[TEKS YANG DITAMPILKAN]
■ ■ ■ ■ ■ ■ ■
Dalam konteks serba bias di atas, gerakan Fethullah Gulen menempati posisi strategis sebagai kontra narasi. Sebagai cendekiawan besar Turki yang kini hidup di Amerika akibat persoalan politik, Gulen dapat memahami berbagai bias terhadap Islam. “Senjata prinsipil yang dibutuhkan untuk melawan Islamophobia,” kata Gregory Baum—seorang pengikut Gulen—”adalah pendidikan.” Pada dasarnya, Gaum hanya meneruskan gagasan Gulen yang telah lama bergerak dari bawah di bidang pendidikan (Peter Barnes and Gregory Baum, 2016).
Ketika melihat berbagai dampak modernisasi di Turki, tahun 1970 Gulen mulai aktif bergeriliya intelektual pada level akar rumput (Ali Unal, 2000). Meski ia sempat ditahan karena pergolakan politik, konsep pendidikan Gulen berdampak luas. Melalui ceramah yang tersebar melalui radio, rekaman suara, maupun ceramah langsung, Gulen menegaskan bahwa sebagai masyarakat beriman, publik Turki harus terlibat menerapkan nilai keagamaan dalam ruang publik (Fethullah Gulen, 2011). Dengan kata lain, menjaga produktivitas kehidupan sekular di satu sisi, dan memperdalam aspek spiritual pada sisi lain.
Saat itu, modernisasi Turki yang terus merangkak menuju sekularisasi, telah memudarkan nilai spiritualitas masyarakat. Pesan Gulen seolah menjadi oase bagi publik yang kental dengan kehidupan beragama: bahwa agama harus berkontribusi nyata bagi kehidupan sosial. Ia juga menyebarkan gerakan untuk mendirikan sekolah swadaya yang mengakomodasi pandangan moderat.
■ ■ ■ ■ ■ ■ ■
[BAGIAN LATIHAN]
[a] Menurut teks tentang gerakan Fethullah Gulen, pada tahun berapa Gulen mulai aktif bergeriliya intelektual di tingkat akar rumput?
[b] Tuliskan lanjutan teks tentang gerakan Fethullah Gulen, dimulai sesudah kalimat terakhirnya.
Daftar di bawah ini adalah bahan tersendiri yang tidak berkaitan dengan teks tentang gerakan Fethullah Gulen.
■ ■ ■ ■ ■ ■ ■
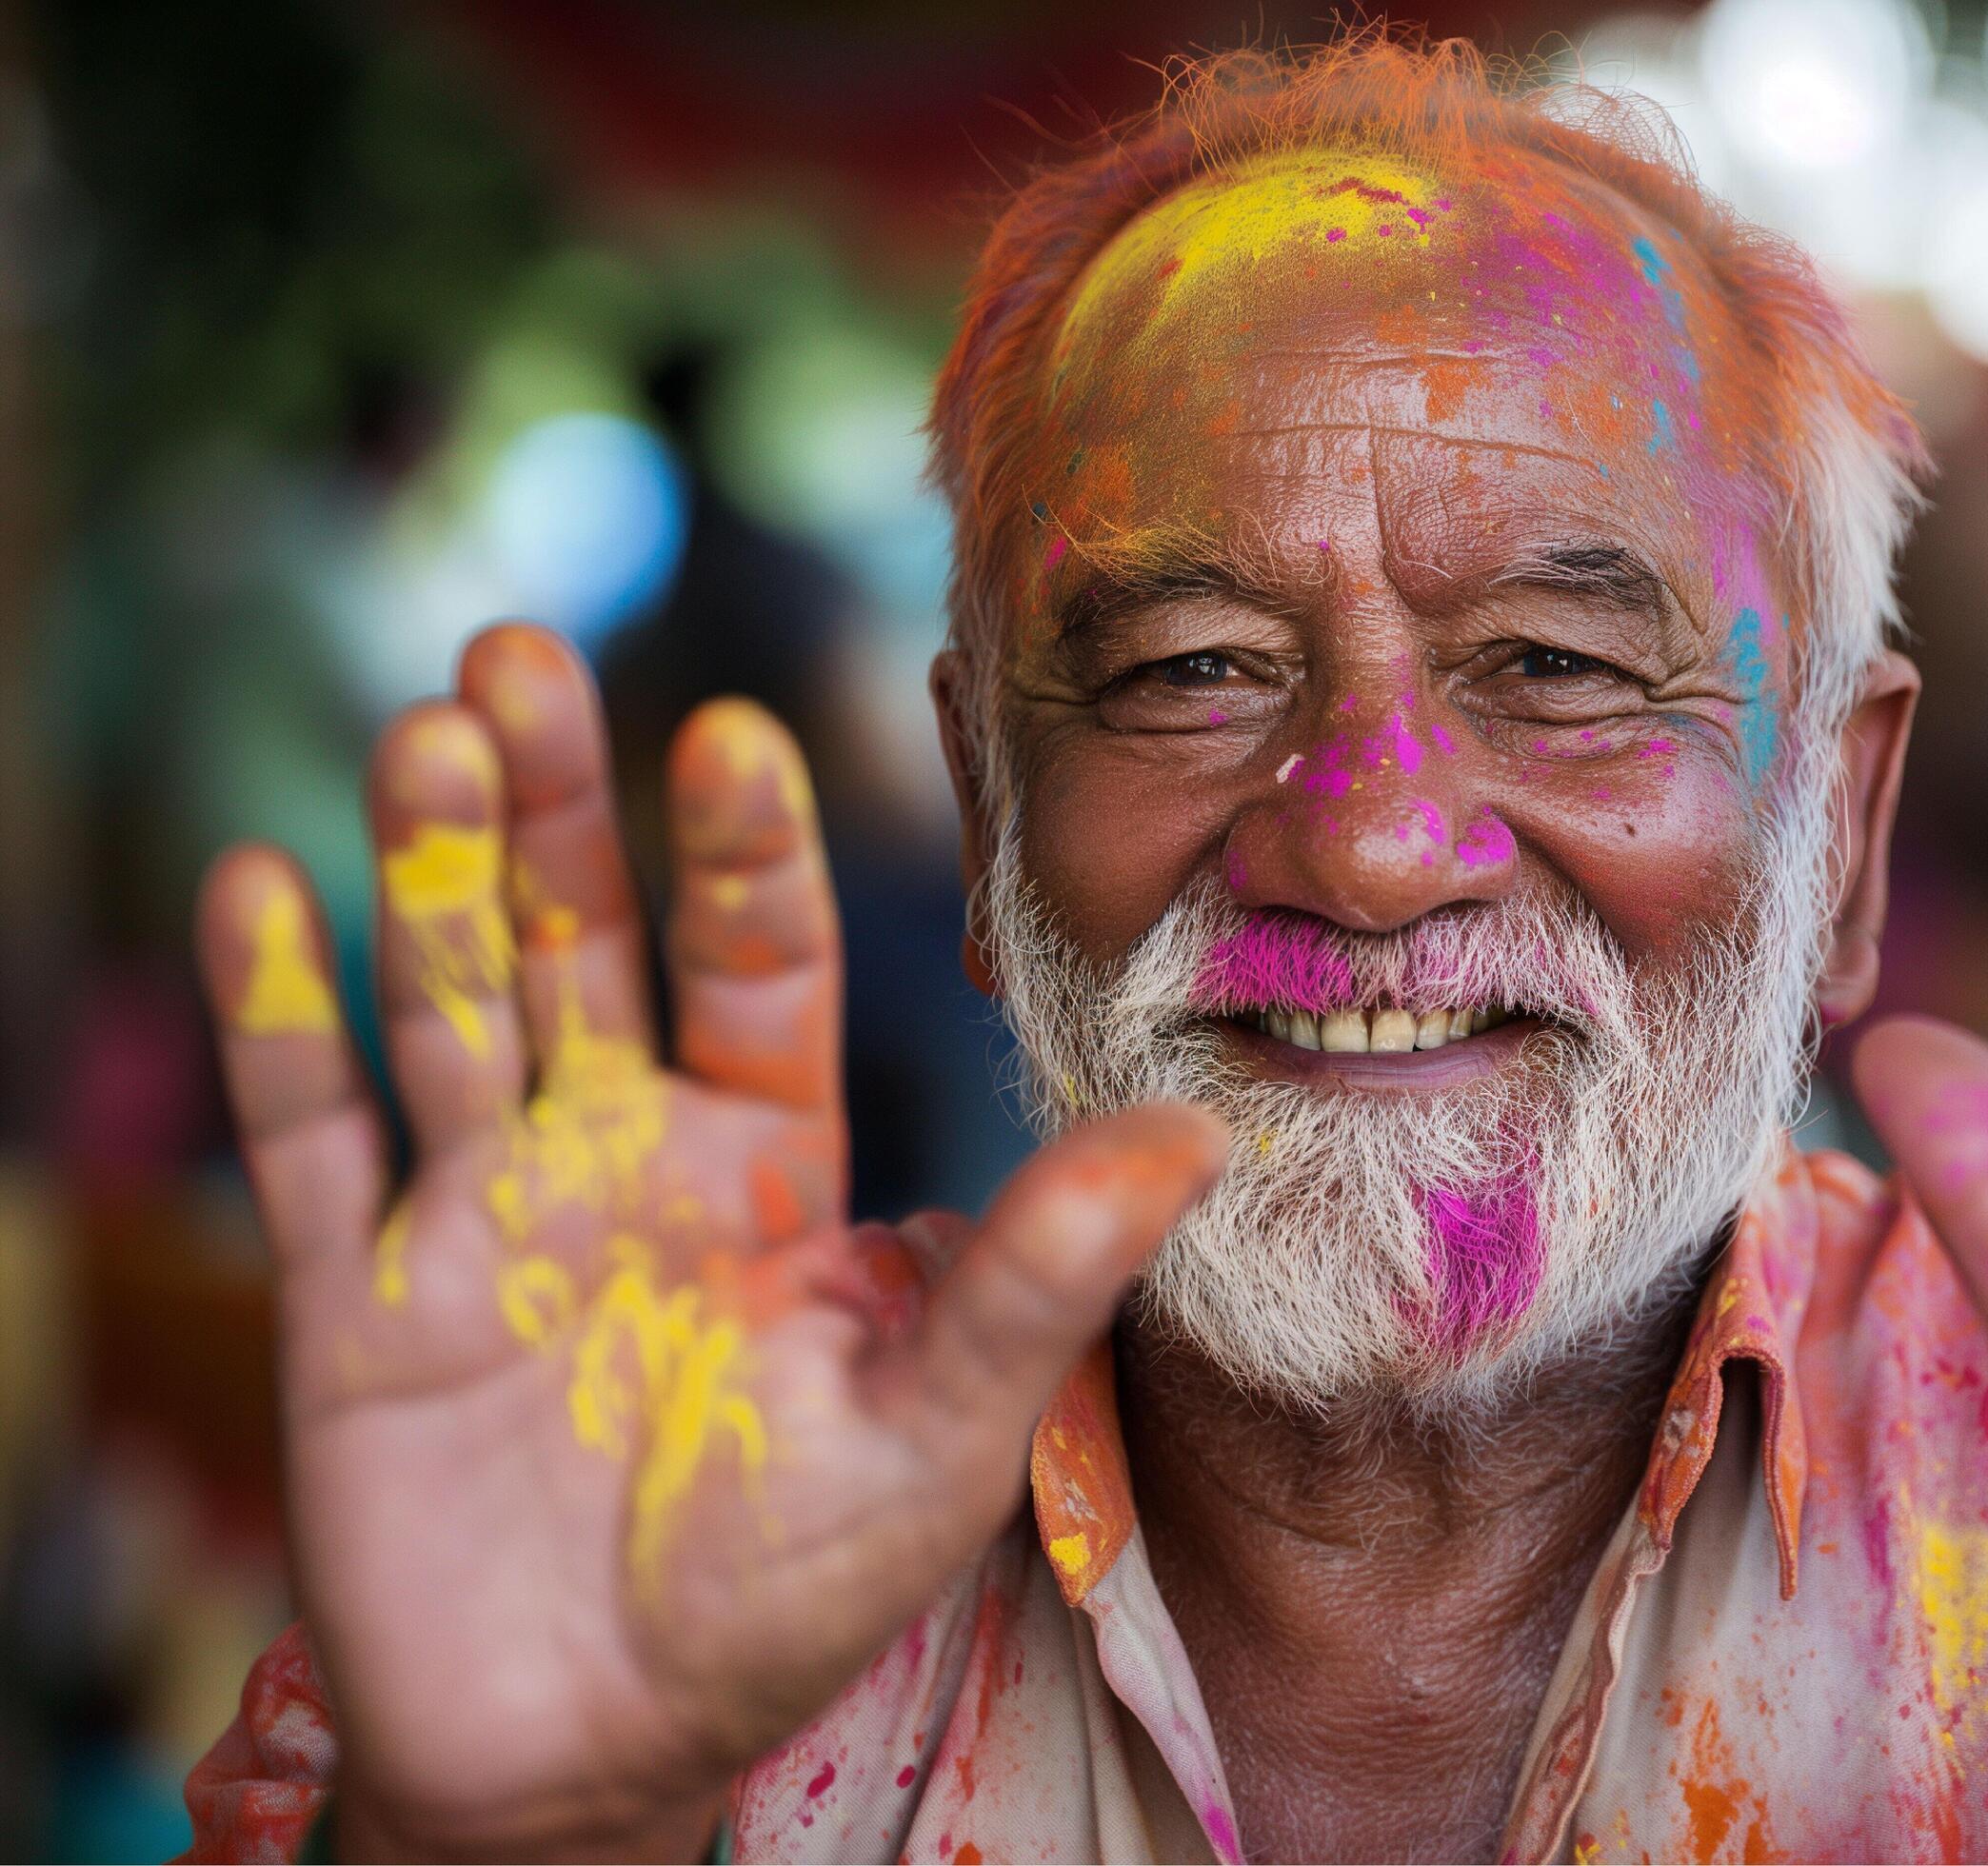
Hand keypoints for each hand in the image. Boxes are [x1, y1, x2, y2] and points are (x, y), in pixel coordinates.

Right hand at [196, 626, 1225, 1860]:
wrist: (593, 1744)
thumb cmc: (790, 1588)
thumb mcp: (939, 1428)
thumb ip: (1042, 1274)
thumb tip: (1203, 1134)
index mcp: (760, 1159)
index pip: (756, 965)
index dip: (742, 857)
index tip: (735, 735)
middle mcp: (614, 1152)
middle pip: (579, 941)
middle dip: (559, 806)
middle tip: (522, 654)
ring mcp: (475, 1211)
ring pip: (444, 1002)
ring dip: (430, 871)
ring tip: (430, 732)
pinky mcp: (350, 1295)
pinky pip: (308, 1136)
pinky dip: (278, 1019)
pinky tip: (258, 889)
■ ■ ■ ■ ■ ■ ■
[JAWABAN TUGAS]
[a] Tahun 1970.

[b]
Masyarkat Turki tergerak oleh keseimbangan ceramah Gulen. Mereka merasa semua kepentingan dapat dijalankan beriringan. Karena itu, tidak butuh waktu lama untuk muncul gerakan hizmet, gerakan pelayanan yang terafilisasi kepada Gulen (Syafii Maarif, 2012). Gerakan ini adalah bentuk nyata kepedulian pengikut Gulen pada ruang sosial tempat mereka hidup.
Gerakan hizmet yang bergerak pada bidang pendidikan moderat, menerjemahkan visi mereka dengan dialog antaraagama. Gulen dan para pengikutnya mengeksplorasi kehidupan sosial dan kultural Turki dan menghadirkan wajah Islam yang ramah, sehingga terjadi win-win solution menghadapi berbagai tegangan masyarakat. Sama dengan gerakan pendidikan, upaya dialog antaragama ini juga segera menyebar di Turki. Gerakan pendidikan ini pun meluas menjadi gerakan sosial.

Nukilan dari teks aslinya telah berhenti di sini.